→ **Il compito**: Ricopia parola per parola il brano del commento sui discepoli che inizia con le parole "Ma è necessario, per" e si chiude con "plauso e l’ovazione.", incluse queste ultime.

→ **Testo della pagina**:
• • •

Arrivavano i discepoli dal gongolamento del “successo” convinti di aver finalmente sfondato sull’arretratezza dei conterranei tutti mangiarono e furono saziati (Matteo 14,20): loro, i discepoli, e le folle avevano “sperimentato” Dio, potere assicurato e dominato. Invece senza capire Gesù che aveva sfamato per compassione non per populismo, per prossimità non per potere, per sviluppo integrale dell’uomo non per plagio, per dono non per convenienza, per commiserazione (misero con i miseri) non per vanaglorioso successo. “L’uomo non troverà la pace interiore finché non imparerà ad estendere la sua compassione a tutti gli esseri viventi.” (a. schweitzer)
Ma è necessario, per capire noi oggi il nostro discepolato, ricordare la dinamica degli eventi che i discepoli dell’epoca vissero: prima il voler congedare la folla -ignavia, incapacità, sconvenienza-, poi -dopo la divisione dei pani e dei pesci– il voler rimanere con la stessa per ricevere gli onori; ma Gesù invece li costrinse ad andare via da lì, anzi li costrinse ad attraversare il lago e veramente allontanarsi dal “palcoscenico”, Lui Gesù congedò la folla con lo stile di com-passione, non con il plauso e l’ovazione.

• • •

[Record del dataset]
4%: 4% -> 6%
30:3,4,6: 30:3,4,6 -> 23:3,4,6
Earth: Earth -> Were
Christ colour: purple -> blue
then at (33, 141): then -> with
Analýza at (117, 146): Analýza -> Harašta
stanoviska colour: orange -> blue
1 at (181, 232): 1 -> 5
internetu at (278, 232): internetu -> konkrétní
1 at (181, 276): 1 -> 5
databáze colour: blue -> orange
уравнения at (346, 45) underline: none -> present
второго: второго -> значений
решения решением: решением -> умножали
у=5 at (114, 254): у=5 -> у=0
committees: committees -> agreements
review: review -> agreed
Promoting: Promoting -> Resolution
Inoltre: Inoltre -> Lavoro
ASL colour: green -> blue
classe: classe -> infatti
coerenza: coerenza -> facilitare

• • •

→ **Soluzione del problema**:
Ma è necessario, per capire noi oggi il nostro discepolato, ricordare la dinamica degli eventi che i discepoli dell’epoca vissero: prima il voler congedare la folla -ignavia, incapacità, sconvenienza-, poi -dopo la divisione dei pani e dei pesci– il voler rimanere con la stessa per ricevere gli onori; ma Gesù invece li costrinse ad andare via da lì, anzi li costrinse ad attraversare il lago e veramente allontanarsi dal “palcoscenico”, Lui Gesù congedò la folla con lo stile di com-passione, non con il plauso e l’ovazione.